Investment Comment Placer geared to strong growth

Like everyone else, investors like to have something to look forward to. And strong growth in their stocks is high on the list of what they want to see.

Toronto-listed Placer Development fits into this strong growth category and, therefore, is recommended by the British investment firm of Kleinwort Grieveson Securities as a core stock for North American mining portfolios.

In the near-term, Placer’s growth is likely to come mainly through the use of its strong balance sheet for acquisition. Further out, the expansion of the gold interests particularly in Papua New Guinea will lead to substantial increases in gold production and higher earnings.

Main points to look forward to in the company’s development are:

* Placer Pacific (78.4% owned) is about to make the go-ahead announcement on Misima Island in Papua New Guinea and is now only waiting for government approval. Production from the project is expected to start in 18 to 24 months time averaging 200,000 oz gold per year in the early years.

Reserves, proven and probable, stand at 55.6 million tons averaging 0.04 oz gold and 0.582 oz silver per ton.

* A decision on whether to proceed with a feasibility study at Placer Pacific’s 50% owned Big Bell property in Western Australia is expected by the end of March. Exploration has delineated 15 million tons grading about 0.088 oz (open pit) and 5 million tons of 0.13 oz (underground).

* A feasibility study has already started at Placer Pacific’s one-third- owned Porgera property located in the western highlands of Papua New Guinea. Construction could start in 1988 and take three years. Placer is not interested in making any hasty decisions on this huge property, says Kleinwort Grieveson.

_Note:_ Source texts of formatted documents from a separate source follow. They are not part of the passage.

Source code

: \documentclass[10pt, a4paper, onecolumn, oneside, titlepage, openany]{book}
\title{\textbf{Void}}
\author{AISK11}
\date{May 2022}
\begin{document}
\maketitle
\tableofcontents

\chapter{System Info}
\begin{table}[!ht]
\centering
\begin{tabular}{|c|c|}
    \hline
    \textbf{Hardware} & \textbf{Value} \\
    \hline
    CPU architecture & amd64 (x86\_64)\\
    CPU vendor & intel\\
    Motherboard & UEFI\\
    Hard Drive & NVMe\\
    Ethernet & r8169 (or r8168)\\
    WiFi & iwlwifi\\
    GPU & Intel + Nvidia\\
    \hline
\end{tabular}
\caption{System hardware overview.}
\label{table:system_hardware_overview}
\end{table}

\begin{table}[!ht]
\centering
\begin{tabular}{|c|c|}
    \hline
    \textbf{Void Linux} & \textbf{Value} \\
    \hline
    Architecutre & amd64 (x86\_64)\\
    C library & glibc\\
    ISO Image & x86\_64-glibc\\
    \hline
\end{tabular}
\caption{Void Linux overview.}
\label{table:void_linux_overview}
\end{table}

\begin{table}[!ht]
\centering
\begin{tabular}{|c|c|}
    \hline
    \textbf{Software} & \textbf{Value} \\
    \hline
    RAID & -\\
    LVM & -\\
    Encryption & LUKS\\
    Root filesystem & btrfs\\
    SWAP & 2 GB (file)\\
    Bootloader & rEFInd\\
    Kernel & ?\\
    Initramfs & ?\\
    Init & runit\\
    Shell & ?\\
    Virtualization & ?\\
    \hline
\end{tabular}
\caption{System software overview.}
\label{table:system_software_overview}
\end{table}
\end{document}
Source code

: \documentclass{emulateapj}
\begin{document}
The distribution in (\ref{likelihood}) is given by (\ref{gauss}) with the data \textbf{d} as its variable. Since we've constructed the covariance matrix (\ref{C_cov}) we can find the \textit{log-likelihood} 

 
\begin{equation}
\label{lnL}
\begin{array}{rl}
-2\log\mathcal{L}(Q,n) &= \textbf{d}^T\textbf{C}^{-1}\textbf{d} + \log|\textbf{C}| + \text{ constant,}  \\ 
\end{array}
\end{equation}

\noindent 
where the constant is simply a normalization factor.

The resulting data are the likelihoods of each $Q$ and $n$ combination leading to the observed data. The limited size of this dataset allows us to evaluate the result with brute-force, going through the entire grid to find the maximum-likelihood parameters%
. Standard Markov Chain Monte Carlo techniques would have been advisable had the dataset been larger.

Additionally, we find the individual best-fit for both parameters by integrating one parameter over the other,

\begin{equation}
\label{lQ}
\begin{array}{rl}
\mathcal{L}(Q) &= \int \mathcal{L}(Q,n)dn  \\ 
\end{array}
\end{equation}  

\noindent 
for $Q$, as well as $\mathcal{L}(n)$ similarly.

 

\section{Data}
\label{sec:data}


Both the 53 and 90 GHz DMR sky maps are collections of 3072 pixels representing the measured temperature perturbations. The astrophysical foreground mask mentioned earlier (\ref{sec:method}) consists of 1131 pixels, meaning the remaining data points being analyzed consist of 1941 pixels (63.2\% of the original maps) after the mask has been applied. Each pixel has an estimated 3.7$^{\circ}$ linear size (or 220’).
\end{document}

* A positive decision on a mill expansion for the Kidston open pit gold m ine in North Queensland, Australia, in which Placer has a 70% interest could be taken any day now. This will mean that the prospectus forecast of a decline in production will not now occur, says Kleinwort Grieveson.

* North American operations are performing well now. After an initally poor start to leaching at the new Bald Mountain mine in Nevada, in which Placer holds an 84% interest, costs are now coming down and production is back on target at 4,000 oz per month. Golden Sunlight and Cortez are both operating satisfactorily.

* Exploration for gold elsewhere is running at a very high level. Projects at Seabee in the La Ronge area of Saskatchewan, Eastmain in northern Quebec and Omai in Guyana are the most promising and advanced.

* Output at Gilbraltar Mines (71.7% interest) in the Caribou area of B.C. will go up this year as copper leach production rises and rock mining moves into softer ore. Breaking even and cash generative at present, Gilbraltar could become very profitable if copper prices rose even slightly. Gilbraltar shares could be an interesting leveraged investment in their own right, says Kleinwort Grieveson.

* The mill expansion at Equity Silver Mines (68.2% interest) located in the Omineca division of B.C. is now bearing fruit and 1986 production reached 5.5 million oz of silver and 43,000 oz of gold. Silver cash production costs are only $3.15(US) per oz.

* Real de Angelis (34% interest) is now becoming a major success story, and cash silver costs are only $1.31 per oz. What a shame that the mine is in Mexico, says the investment firm.

* The reopened Endako molybdenum mine (100% interest) in B.C. is now operating profitably at one-third capacity of 5.7 million lb per year.

* A dip in gas prices at year-end led to an $45.85-million writedown in U.S. oil and gas properties. Overall, Placer’s oil and gas interests are expected to remain profitable for the forseeable future.

Placer trades on the TSE at the current level of $42.